Pourquoi placer les études juives au cœur d’un centre interdisciplinaire (CIEJ) ? Question posée à Jacques Ehrenfreund, titulaire de la chaire d’histoire des Juifs et du judaïsme à l’Université de Lausanne.

Actuel doyen de la Faculté de théologie et de sciences des religions, Jacques Ehrenfreund a cédé pour ces prochaines années une partie de son enseignement à Danny Trom, chercheur au CNRS, auteur notamment d’un bref ouvrage éclairant où il s’inquiète de voir un jour La France sans les juifs (PUF, 2019).Comme l’a rappelé Jacques Ehrenfreund lors de l’inauguration le 7 octobre 2019 du Centre interdisciplinaire d’études juives, les juifs d’Europe n’étaient plus en 2015 que 1,4 million (9 millions en 1939, 3 millions après la guerre et l’extermination, 2 millions en 1990). En France, « où les juifs sont moins de 1% de la population, ils constituent la cible de plus de 50% des actes racistes recensés en 2018 ».

Impliquant dans son comité scientifique des chercheurs de diverses disciplines des sciences humaines et sociales, le CIEJ va s’interroger sur la présence du fait juif en Europe depuis l’Antiquité, son importance « en contrepoint aux traditions grecque, latine et chrétienne », sa fragilité, voire sa mise en danger dans le moment actuel. Car si la disparition de la monarchie de droit divin a permis l’émancipation des juifs, dès la fin du XVIIIème siècle, l’affaiblissement de la démocratie et la pression de conceptions absolutistes du religieux n’augure rien de bon pour eux, ni pour l’ensemble du continent européen…

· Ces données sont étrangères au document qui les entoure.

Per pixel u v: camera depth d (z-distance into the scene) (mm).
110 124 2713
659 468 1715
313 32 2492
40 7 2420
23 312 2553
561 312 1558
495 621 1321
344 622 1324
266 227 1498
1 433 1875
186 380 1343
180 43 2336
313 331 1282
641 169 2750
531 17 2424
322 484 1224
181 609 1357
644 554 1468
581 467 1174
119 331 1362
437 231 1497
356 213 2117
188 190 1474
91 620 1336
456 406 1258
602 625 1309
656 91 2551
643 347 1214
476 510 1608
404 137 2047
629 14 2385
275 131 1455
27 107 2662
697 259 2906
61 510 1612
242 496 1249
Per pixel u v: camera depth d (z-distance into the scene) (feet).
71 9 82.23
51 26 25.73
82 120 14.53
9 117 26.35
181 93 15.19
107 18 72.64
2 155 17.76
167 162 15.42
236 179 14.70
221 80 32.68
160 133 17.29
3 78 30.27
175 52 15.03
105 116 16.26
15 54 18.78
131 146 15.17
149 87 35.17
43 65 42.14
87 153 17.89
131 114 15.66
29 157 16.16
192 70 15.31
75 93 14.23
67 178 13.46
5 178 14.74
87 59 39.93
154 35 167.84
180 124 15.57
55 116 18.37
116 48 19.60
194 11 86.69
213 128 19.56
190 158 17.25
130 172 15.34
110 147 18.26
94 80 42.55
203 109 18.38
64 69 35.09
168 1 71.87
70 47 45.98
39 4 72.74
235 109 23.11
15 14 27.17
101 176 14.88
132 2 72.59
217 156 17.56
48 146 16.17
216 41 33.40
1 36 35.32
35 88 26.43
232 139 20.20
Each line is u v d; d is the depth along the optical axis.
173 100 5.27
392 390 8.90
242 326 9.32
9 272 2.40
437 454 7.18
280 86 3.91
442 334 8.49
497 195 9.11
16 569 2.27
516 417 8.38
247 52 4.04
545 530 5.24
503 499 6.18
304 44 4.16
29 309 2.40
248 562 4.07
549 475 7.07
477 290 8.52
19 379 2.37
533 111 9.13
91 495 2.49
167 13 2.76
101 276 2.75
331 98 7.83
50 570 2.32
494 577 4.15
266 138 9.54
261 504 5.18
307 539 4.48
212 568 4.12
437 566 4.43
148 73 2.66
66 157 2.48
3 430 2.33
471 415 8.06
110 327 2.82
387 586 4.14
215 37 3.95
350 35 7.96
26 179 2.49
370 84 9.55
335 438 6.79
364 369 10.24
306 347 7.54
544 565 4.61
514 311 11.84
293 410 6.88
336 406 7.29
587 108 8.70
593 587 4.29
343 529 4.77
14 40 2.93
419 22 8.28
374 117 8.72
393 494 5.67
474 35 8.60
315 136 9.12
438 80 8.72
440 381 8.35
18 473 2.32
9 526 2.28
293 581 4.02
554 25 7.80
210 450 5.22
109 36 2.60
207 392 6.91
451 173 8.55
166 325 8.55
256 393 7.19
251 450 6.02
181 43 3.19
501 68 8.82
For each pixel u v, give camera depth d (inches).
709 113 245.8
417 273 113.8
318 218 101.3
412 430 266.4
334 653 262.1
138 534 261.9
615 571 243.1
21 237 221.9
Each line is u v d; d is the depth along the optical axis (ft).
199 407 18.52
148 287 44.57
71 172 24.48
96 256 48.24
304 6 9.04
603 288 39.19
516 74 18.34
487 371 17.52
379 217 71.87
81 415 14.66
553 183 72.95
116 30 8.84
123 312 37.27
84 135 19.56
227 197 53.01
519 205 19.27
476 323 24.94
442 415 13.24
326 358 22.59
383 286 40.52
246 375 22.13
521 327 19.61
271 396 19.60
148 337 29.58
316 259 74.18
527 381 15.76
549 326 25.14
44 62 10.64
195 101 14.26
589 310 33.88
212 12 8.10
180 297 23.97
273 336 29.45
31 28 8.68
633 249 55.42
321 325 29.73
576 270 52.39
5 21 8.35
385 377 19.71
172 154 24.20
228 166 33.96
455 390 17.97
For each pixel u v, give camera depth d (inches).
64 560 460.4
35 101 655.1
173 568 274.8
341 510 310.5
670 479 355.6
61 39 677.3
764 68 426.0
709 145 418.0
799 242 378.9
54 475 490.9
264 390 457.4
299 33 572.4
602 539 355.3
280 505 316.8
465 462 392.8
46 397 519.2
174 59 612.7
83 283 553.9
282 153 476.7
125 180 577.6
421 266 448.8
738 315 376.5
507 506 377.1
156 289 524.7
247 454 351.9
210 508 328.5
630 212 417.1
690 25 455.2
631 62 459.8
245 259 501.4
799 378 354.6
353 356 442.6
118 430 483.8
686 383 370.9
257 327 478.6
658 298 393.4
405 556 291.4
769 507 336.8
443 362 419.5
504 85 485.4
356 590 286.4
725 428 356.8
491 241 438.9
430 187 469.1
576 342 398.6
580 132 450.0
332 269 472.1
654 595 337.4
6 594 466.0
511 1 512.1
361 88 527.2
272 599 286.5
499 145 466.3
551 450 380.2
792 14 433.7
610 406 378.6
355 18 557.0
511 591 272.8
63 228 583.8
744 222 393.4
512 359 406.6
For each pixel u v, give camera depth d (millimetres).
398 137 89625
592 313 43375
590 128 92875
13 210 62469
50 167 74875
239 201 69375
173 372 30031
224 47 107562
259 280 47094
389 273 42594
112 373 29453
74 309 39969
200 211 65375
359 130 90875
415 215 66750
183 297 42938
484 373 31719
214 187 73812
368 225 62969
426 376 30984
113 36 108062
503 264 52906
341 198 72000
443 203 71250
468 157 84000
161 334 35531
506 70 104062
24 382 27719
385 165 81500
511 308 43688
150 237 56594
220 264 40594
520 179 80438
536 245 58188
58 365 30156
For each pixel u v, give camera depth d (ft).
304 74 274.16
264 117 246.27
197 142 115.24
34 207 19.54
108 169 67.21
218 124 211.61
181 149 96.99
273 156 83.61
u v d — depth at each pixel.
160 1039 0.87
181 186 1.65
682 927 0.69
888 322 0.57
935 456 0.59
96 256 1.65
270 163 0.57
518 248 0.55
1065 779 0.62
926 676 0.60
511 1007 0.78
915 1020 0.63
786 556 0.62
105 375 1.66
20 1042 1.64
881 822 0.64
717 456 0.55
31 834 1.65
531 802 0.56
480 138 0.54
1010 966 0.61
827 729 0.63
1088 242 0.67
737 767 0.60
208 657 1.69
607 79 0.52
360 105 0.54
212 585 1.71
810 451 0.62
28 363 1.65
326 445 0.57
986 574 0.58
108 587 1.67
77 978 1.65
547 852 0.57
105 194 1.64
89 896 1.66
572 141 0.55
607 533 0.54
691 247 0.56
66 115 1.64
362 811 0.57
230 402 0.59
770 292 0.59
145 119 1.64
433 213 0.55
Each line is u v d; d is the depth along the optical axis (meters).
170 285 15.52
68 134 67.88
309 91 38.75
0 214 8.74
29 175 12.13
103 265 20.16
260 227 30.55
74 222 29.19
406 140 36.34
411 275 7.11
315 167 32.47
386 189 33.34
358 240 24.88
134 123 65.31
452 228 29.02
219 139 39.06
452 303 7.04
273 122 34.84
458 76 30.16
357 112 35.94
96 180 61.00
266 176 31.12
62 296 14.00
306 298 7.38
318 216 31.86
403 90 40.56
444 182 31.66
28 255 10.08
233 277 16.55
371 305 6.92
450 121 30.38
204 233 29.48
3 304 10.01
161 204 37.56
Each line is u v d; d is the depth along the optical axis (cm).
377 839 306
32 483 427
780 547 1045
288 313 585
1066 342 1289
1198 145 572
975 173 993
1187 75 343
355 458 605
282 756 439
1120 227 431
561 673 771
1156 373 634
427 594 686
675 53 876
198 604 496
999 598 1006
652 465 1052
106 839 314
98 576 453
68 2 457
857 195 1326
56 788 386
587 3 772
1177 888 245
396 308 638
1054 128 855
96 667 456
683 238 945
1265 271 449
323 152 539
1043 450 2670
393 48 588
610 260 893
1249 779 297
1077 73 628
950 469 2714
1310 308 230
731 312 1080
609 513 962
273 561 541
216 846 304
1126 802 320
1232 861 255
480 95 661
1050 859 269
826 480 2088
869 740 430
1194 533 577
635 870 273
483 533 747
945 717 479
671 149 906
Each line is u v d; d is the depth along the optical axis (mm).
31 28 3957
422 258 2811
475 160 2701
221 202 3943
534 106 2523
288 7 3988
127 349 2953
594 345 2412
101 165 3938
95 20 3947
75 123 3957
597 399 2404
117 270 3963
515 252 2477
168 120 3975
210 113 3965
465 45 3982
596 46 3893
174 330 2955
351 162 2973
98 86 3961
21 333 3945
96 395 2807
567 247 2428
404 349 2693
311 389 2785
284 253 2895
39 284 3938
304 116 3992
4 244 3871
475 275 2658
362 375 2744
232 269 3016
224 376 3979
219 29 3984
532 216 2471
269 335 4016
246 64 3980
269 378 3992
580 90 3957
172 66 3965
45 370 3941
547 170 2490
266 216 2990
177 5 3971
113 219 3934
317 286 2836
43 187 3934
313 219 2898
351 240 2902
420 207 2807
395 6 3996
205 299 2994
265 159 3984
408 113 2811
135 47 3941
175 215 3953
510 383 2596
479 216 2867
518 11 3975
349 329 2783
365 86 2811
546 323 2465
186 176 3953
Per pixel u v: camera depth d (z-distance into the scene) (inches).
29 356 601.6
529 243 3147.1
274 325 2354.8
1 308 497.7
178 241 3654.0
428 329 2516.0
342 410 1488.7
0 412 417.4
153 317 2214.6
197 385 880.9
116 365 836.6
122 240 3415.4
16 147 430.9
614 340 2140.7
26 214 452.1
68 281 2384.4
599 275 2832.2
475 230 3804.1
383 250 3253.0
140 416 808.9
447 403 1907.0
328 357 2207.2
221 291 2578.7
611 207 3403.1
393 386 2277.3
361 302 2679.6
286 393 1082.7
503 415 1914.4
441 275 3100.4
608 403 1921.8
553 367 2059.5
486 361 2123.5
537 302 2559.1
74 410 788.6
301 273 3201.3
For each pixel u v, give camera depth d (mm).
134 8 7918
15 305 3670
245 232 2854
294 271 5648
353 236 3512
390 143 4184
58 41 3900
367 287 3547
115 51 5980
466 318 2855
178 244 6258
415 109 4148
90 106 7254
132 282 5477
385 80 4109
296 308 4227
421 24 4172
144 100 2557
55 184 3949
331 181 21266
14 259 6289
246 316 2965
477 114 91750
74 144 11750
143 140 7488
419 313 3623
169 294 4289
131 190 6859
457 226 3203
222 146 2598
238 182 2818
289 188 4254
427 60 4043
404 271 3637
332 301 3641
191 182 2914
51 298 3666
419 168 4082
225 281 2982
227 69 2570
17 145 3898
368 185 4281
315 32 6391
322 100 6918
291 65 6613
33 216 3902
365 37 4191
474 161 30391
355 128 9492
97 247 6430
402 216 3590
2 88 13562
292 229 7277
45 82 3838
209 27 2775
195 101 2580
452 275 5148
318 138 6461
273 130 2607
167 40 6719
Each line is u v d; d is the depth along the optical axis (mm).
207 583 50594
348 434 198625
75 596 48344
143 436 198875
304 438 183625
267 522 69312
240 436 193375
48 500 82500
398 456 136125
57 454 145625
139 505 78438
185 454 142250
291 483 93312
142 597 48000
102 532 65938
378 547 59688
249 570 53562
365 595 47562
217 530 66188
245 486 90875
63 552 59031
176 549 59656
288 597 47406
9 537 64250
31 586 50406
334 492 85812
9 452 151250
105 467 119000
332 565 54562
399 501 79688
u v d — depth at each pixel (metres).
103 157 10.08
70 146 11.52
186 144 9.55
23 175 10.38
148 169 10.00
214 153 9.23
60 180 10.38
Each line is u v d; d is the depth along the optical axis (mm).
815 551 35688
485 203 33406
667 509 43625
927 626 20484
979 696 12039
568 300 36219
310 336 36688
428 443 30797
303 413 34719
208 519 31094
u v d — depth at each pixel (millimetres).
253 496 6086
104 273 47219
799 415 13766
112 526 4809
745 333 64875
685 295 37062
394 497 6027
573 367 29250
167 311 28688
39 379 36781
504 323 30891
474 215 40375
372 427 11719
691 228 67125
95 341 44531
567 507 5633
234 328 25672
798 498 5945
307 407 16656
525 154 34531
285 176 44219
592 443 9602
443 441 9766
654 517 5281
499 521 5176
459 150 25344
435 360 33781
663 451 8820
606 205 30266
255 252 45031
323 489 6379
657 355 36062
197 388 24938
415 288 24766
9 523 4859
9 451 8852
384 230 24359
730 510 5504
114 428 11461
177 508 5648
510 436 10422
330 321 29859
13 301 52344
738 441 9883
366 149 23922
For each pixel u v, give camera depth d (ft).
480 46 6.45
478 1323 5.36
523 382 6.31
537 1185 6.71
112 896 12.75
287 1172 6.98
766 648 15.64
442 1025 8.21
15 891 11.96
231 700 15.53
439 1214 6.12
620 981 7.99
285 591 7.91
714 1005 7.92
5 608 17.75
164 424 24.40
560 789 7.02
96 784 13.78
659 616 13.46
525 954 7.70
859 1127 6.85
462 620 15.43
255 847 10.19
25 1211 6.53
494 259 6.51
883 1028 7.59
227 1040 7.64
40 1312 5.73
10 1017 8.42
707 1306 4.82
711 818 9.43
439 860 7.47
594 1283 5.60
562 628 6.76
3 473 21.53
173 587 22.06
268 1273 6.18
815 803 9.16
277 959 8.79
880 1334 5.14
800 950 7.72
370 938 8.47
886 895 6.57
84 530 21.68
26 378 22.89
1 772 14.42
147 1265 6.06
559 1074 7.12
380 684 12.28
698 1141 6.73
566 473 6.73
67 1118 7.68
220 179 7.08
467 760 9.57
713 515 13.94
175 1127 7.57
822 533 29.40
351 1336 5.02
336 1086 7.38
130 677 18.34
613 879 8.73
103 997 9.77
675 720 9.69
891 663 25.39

Le judaïsme peut nourrir profitablement le débat, à condition de le considérer dans sa spécificité, et non dans une « fausse continuité judéo-chrétienne », soutient Jacques Ehrenfreund. En effet, « le christianisme s’est construit sur une affirmation d’universalisme qui efface le judaïsme ; ce qu’il nomme l’Ancien Testament n’est lu qu’à travers le Nouveau Testament qui en serait l’accomplissement. Mais les juifs lisent la Torah à travers un corpus secondaire, le Talmud, aussi sacré que le texte primaire ».

Articuler l’universel et le particulier

Or si l’unité du genre humain est affirmée dans la Genèse, l’épisode de Babel souligne pour sa part la pluralité des cultures. Comment conjuguer les deux ? C’est là que le judaïsme peut apporter son précieux éclairage et le CIEJ se doit de le souligner en étudiant « la spécificité juive comme l’une des racines de notre monde commun ». Le Centre veut donc mettre en avant un héritage juif trop vite liquidé… Car finalement que dit le judaïsme ? Que si le Dieu d’Israël est à l’origine du monde dans son ensemble, « le domaine d’extension de sa loi est cependant circonscrit à un territoire limité », si bien que le peuple appelé à respecter ce « nombre important de lois » ne doit jamais « chercher à les imposer au-delà de son territoire » ou à d’autres groupes humains. D’où respect de la pluralité (des différences) et reconnaissance de l’universalité (de l’égalité).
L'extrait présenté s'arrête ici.